We farm… why? Because we love it and believe in the value of what we’re doing… I teach… why? Because I love it and believe in the value of what I’m doing… I don’t love either of them 24-7 nor do I give up my right to occasionally bitch about the weather, the costs, the prices, the kids, their parents, my colleagues or the folks who run both of the aforementioned shows… but even with the bad things, I love both aspects of my life and can’t imagine giving up either one just for a bigger paycheck…

By the way, neither of our farms gets subsidy money in any way, shape or form as far as I know… we are also completely organic…

I hope you realize that I wasn’t slamming on you in any way.

I agree about subsidies to a point. The Mayo clinic charges on a sliding scale - the more you make the more you pay. I wish there was something similar in American agriculture - i.e., you subsidies decrease in proportion to your production. For that matter, I wish that was in effect for lots of stuff, from health care to welfare.

Our land has been in the family since the 1870s. It’s very hard to give up that legacy when you know that you’re being pushed out by monied people with hundreds or thousands of cows.

It’s hard to watch people blame subsidies and point to a journalist (Donaldson?) as the reason for their loathing.

**Provided records**.

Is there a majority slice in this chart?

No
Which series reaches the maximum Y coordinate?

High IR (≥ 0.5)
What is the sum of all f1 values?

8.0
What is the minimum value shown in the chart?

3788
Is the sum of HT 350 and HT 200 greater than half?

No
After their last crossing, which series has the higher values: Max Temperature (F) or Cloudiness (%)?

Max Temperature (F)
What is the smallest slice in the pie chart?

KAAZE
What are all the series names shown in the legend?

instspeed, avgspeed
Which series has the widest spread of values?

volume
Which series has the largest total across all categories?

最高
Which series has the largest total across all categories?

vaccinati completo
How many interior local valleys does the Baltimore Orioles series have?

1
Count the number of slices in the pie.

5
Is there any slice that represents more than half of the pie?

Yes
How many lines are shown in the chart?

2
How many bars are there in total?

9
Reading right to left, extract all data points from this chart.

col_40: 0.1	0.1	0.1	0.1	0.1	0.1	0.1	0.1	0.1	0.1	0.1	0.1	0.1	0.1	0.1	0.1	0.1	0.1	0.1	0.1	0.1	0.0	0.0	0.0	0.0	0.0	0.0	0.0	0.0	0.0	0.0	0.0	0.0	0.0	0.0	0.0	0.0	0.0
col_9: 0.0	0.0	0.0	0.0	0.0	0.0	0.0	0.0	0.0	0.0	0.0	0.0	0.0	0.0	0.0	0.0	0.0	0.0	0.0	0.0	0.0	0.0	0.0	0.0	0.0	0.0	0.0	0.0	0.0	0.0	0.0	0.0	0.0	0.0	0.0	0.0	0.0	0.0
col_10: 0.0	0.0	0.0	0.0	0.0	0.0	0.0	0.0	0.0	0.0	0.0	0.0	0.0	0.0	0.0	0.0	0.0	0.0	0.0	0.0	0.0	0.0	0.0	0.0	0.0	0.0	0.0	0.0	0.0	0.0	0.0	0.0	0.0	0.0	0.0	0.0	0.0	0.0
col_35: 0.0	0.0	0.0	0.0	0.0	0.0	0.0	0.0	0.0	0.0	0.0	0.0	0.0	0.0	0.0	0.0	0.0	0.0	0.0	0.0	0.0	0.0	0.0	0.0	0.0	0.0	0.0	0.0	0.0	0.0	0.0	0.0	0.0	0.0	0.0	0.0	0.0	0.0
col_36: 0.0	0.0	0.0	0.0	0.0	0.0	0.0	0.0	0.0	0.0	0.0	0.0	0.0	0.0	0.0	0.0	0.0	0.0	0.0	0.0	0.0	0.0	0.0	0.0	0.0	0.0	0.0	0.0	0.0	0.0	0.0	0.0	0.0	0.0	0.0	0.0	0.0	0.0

**Work item**. Continue the forum discussion about family farming and farm subsidies, starting after its last sentence.

**Task result**.
It’s hard to see the creek that runs through our pasture get choked over by marsh grasses because the people who farm upstream plow and plant and fertilize and pesticide just a little bit more and a little bit closer to the wetland that borders their property.

It’s hard to read about the Minnesota River’s pollution problem when you know that huge feedlots and chicken farms are most of the problem.

On the other hand…

My ex-father-in-law’s 1/4 acre lot backed up to a drainage ditch that flowed to the Occoquan River that flowed to Cheasapeake Bay. He and his neighbors had this thing about lawns, and I swear they put down more poisons to keep their grass green than my family ever has to earn a living.

Taxpayers spend millions, if not billions, dredging and re-dredging shoreline to keep beach front property from sinking into the surf.

Am drunk and tired so I’m going to stop here…will check in tomorrow or Thurs to see if any of the crap I’ve just typed makes sense.

The coop that I worked for had three types of diesel #1,#2 which were taxed and tractor fuel which is colored red. The red fuel is for off road use and is untaxed. No road use tax.We were cautioned to make sure that we used the taxed fuel in our trucks because if caught with even a little color in our tanks the fine would be heavy. A farmer pays tax on fuel that is used in his on the road vehicles.He just doesn’t get charged tax on fuel that is used off road.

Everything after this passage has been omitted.